Gli scavi condotti dalla Soprintendenza ai BB. AA. CC. Di Catania, nell’area del c.d. “Edificio 1”, posto nell’angolo nord-orientale del sito di Santa Venera al Pozzo, ha permesso di acquisire importanti testimonianze sulle attività produttive, che in età tardo antica continuarono a interessare l’area.

Infatti i risultati delle indagini condotte hanno permesso di stabilire come, nel corso della media età imperiale, il grande complesso denominato “Edificio 1” sia stato abbandonato e come parte dei suoi ambienti abbiano accolto, successivamente, un’officina per la produzione di vasellame d’uso comune, anfore e laterizi.

Ciò è chiaramente testimoniato dal rinvenimento di tre fornaci utilizzate per la produzione di terrecotte, da numerosi utensili e piani girevoli per la realizzazione dei vasi, da scarti di produzione, ovvero da manufatti che per qualche difetto, in fase di cottura, non poterono essere utilizzati, e da diverse vasche e apprestamenti per la lavorazione dell’argilla, insieme a condutture per l’approvvigionamento dell’acqua.

Le fornaci, tutte a pianta circolare, erano del tipo a “tiraggio verticale”, dette così poiché i fumi prodotti all’interno della camera di combustione, posta in basso sotto la camera di cottura dei vasi, seguivano un percorso, appunto verticale, prima di essere dispersi all’esterno.

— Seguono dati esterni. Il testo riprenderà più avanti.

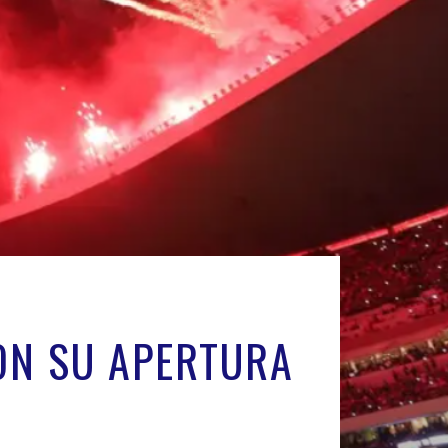
ON SU APERTURA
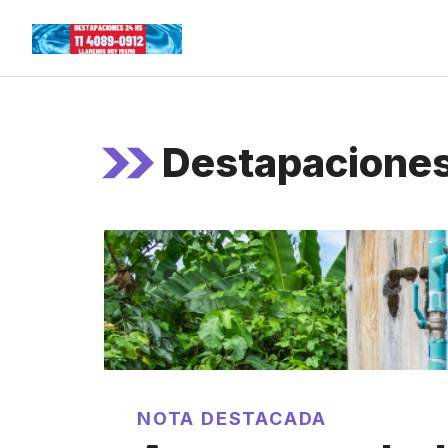
Skip
to
content
Destapaciones 
NOTA DESTACADA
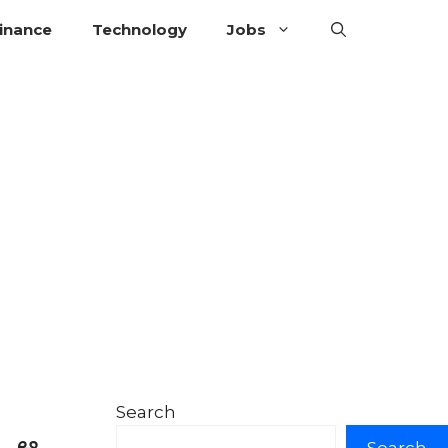
inance
Technology
Jobs
Search
.. ఆ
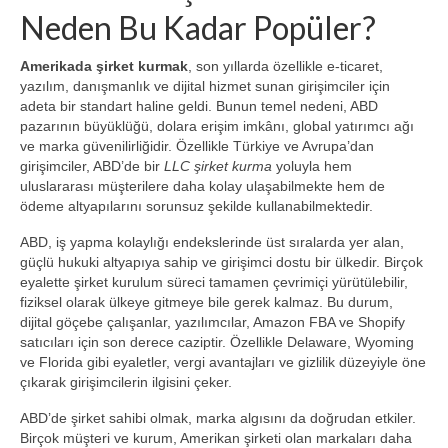
Neden Bu Kadar Popüler?
Amerikada şirket kurmak
, son yıllarda özellikle e‑ticaret,
yazılım, danışmanlık ve dijital hizmet sunan girişimciler için
adeta bir standart haline geldi. Bunun temel nedeni, ABD
pazarının büyüklüğü, dolara erişim imkânı, global yatırımcı ağı
ve marka güvenilirliğidir. Özellikle Türkiye ve Avrupa’dan
girişimciler, ABD’de bir
LLC şirket kurma
yoluyla hem
uluslararası müşterilere daha kolay ulaşabilmekte hem de
ödeme altyapılarını sorunsuz şekilde kullanabilmektedir.
ABD, iş yapma kolaylığı endekslerinde üst sıralarda yer alan,
güçlü hukuki altyapıya sahip ve girişimci dostu bir ülkedir. Birçok
eyalette şirket kurulum süreci tamamen çevrimiçi yürütülebilir,
fiziksel olarak ülkeye gitmeye bile gerek kalmaz. Bu durum,
dijital göçebe çalışanlar, yazılımcılar, Amazon FBA ve Shopify
satıcıları için son derece caziptir. Özellikle Delaware, Wyoming
ve Florida gibi eyaletler, vergi avantajları ve gizlilik düzeyiyle öne
çıkarak girişimcilerin ilgisini çeker.
ABD’de şirket sahibi olmak, marka algısını da doğrudan etkiler.
Birçok müşteri ve kurum, Amerikan şirketi olan markaları daha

La forma circolare fu probabilmente adottata al fine di garantire un migliore tiraggio, necessario al raggiungimento di una temperatura omogenea all’interno delle camere di cottura, mentre l’orientamento ad occidente dei praefurnia, l’imboccatura dei forni, è stata scelta in modo da sfruttare al massimo la ventilazione presente nella zona.

Delle tre fornaci quella maggiormente conservata è la centrale. Di essa rimane l’imboccatura del praefurnium e la camera di combustione, in cui sono visibili i muretti radiali realizzati per sostenere il piano posa del carico da cuocere, che era provvisto di appositi fori per lo smaltimento dei fumi. I muri di delimitazione del praefurnium e della camera di combustione, interrati rispetto al piano di calpestio esterno, così da rendere la struttura stabile, resistente alle ripetute escursioni termiche e capace di limitare la dispersione del calore, furono realizzati con mattoni legati da malta di calce.

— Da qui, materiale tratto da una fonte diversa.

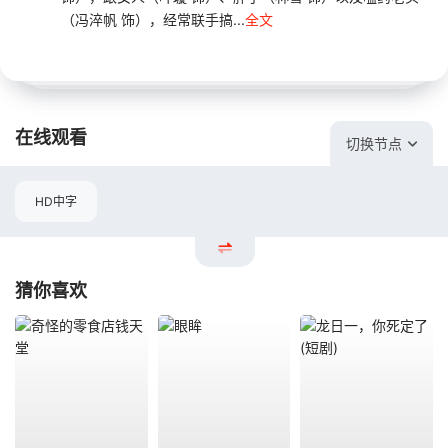
（冯淬帆 饰），经常联手搞...
全文
在线观看
切换节点
HD中字
猜你喜欢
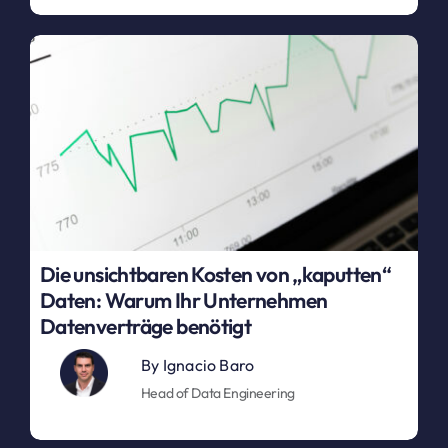
Die unsichtbaren Kosten von „kaputten“
Daten: Warum Ihr Unternehmen
Datenverträge benötigt
By
Ignacio Baro
Head of Data Engineering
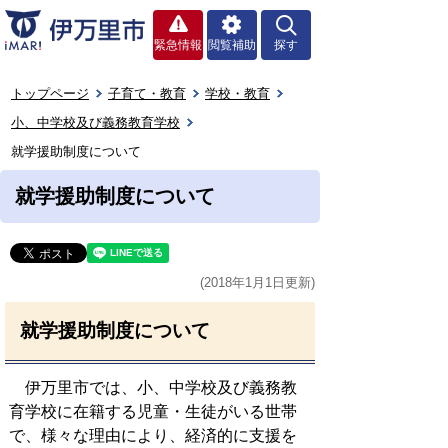
緊急情報
閲覧補助
探す
トップページ
子育て・教育
学校・教育
小、中学校及び義務教育学校
就学援助制度について
就学援助制度について
(2018年1月1日更新)
就学援助制度について
伊万里市では、小、中学校及び義務教
育学校に在籍する児童・生徒がいる世帯
で、様々な理由により、経済的に支援を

Un ambiente di servizio, posto alla stessa quota dell’imboccatura del praefurnium, doveva essere funzionale alle fasi di alimentazione del forno e di cottura del carico. La copertura delle fornaci, con i relativi muri di contenimento, poteva non essere fissa e venire realizzata ad ogni ciclo di cottura con materiale disponibile nelle vicinanze, fra cui, probabilmente, oltre agli scarti delle “infornate” precedenti, anche i frammenti di tegole e laterizi provenienti dalle strutture del preesistente “Edificio 1”.

Uno strato di argilla poteva infine essere steso sulla copertura e lungo i muri di contenimento per diminuirne la dispersione termica. Inoltre la camera di cottura posta alla stessa quota del piano di calpestio esterno facilitava il carico e lo scarico dei materiali da cuocere.

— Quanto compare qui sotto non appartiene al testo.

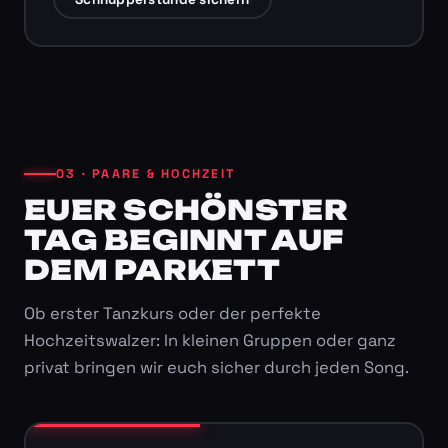
03 · PAARE & HOCHZEIT
EUER SCHÖNSTER
TAG BEGINNT AUF
DEM PARKETT
Ob erster Tanzkurs oder der perfekte
Hochzeitswalzer: In kleinen Gruppen oder ganz
privat bringen wir euch sicher durch jeden Song.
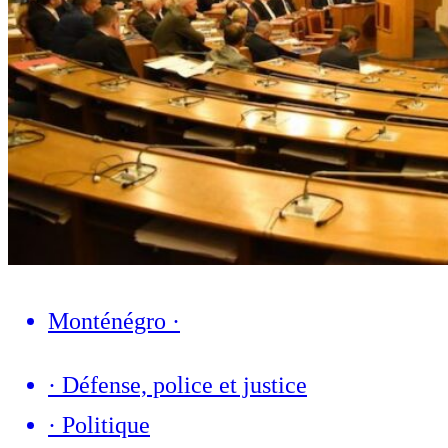
Monténégro
·
·
Défense, police et justice
·
Politique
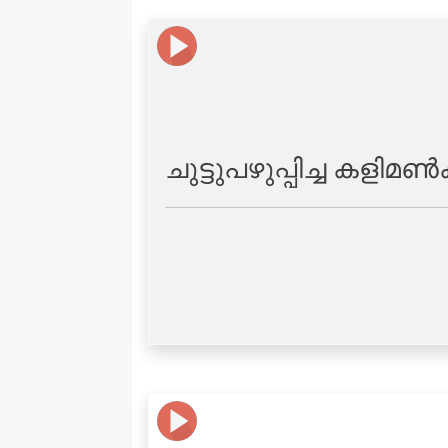
ചുട്ടുപഴുപ്പിച്ച കള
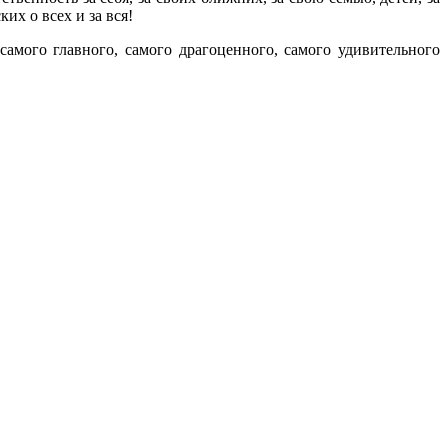
их о всех и за вся!
амого главного, самого драгоценного, самого удивительного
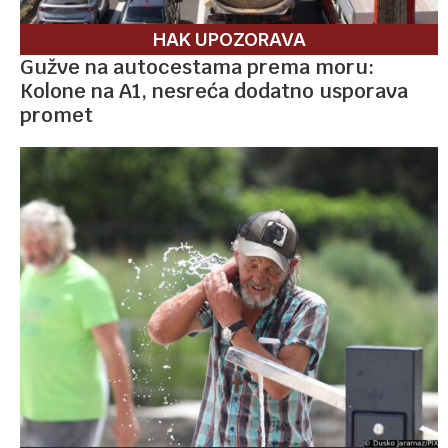
HAK UPOZORAVA
Gužve na autocestama prema moru:
Kolone na A1, nesreća dodatno usporava
promet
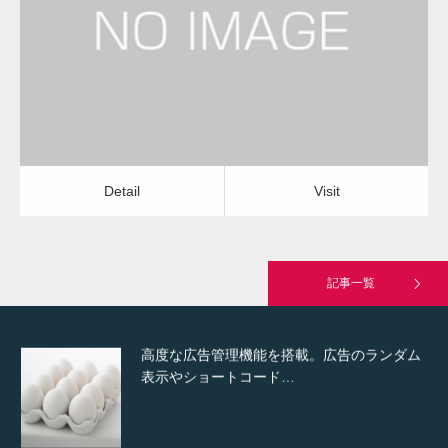
外壁塗装・コーキング補修
外壁塗装・コーキング補修
Detail
Visit
Hello world!
Detail
Visit
究極的に実用性を重視した「フッターバー」
が電話予約や記事の拡…
記事一覧
高度な広告管理機能を搭載。広告のランダム
表示やショートコード…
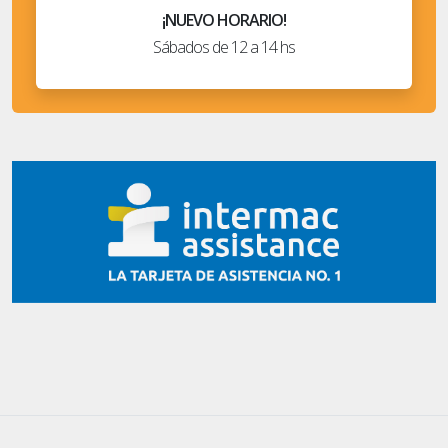
¡NUEVO HORARIO!
Sábados de 12 a 14 hs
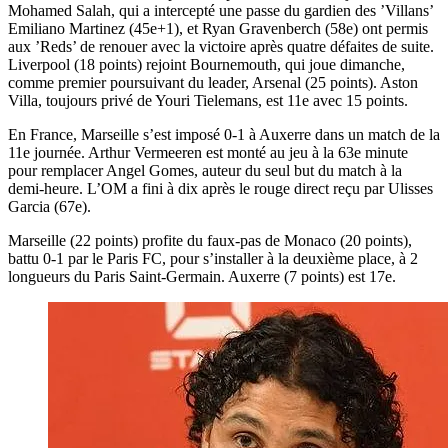
Mohamed Salah, qui a intercepté une passe du gardien des ’Villans’
Emiliano Martinez (45e+1), et Ryan Gravenberch (58e) ont permis
aux ’Reds’ de renouer avec la victoire après quatre défaites de suite.
Liverpool (18 points) rejoint Bournemouth, qui joue dimanche,
comme premier poursuivant du leader, Arsenal (25 points). Aston
Villa, toujours privé de Youri Tielemans, est 11e avec 15 points.
En France, Marseille s’est imposé 0-1 à Auxerre dans un match de la
11e journée. Arthur Vermeeren est monté au jeu à la 63e minute
pour remplacer Angel Gomes, auteur du seul but du match à la
demi-heure. L’OM a fini à dix après le rouge direct reçu par Ulisses
Garcia (67e).
Marseille (22 points) profite du faux-pas de Monaco (20 points),
battu 0-1 par le Paris FC, pour s’installer à la deuxième place, à 2
longueurs du Paris Saint-Germain. Auxerre (7 points) est 17e.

Le dimensioni, la quantità di laterizi rinvenuta all’interno della camera di combustione e nel vano di servizio del praefurnium, unite al ritrovamento di scarti e scorie, fa suppore, per la fornace in questione, la produzione di laterizi di vario formato e tipologia, quali mattoni anulari, rettangolari, tasselli per opus spicatum, una particolare tecnica di rivestimento murario, che prevedeva l’impiego di mattoni collocati a “spina di pesce”, tegole piane con listelli e un particolare tipo di tegola sagomata, con due lati ortogonali e uno curvo.

Delle altre due fornaci, più piccole, si conservano i praefurnia e le camere di combustione, costruite una con grandi frammenti di tegole piane con listelli, sovrapposte le une alle altre, l’altra con mattoni. Di quest’ultima, posta a sud, rimane il piano pavimentale con frammenti di tegole piane.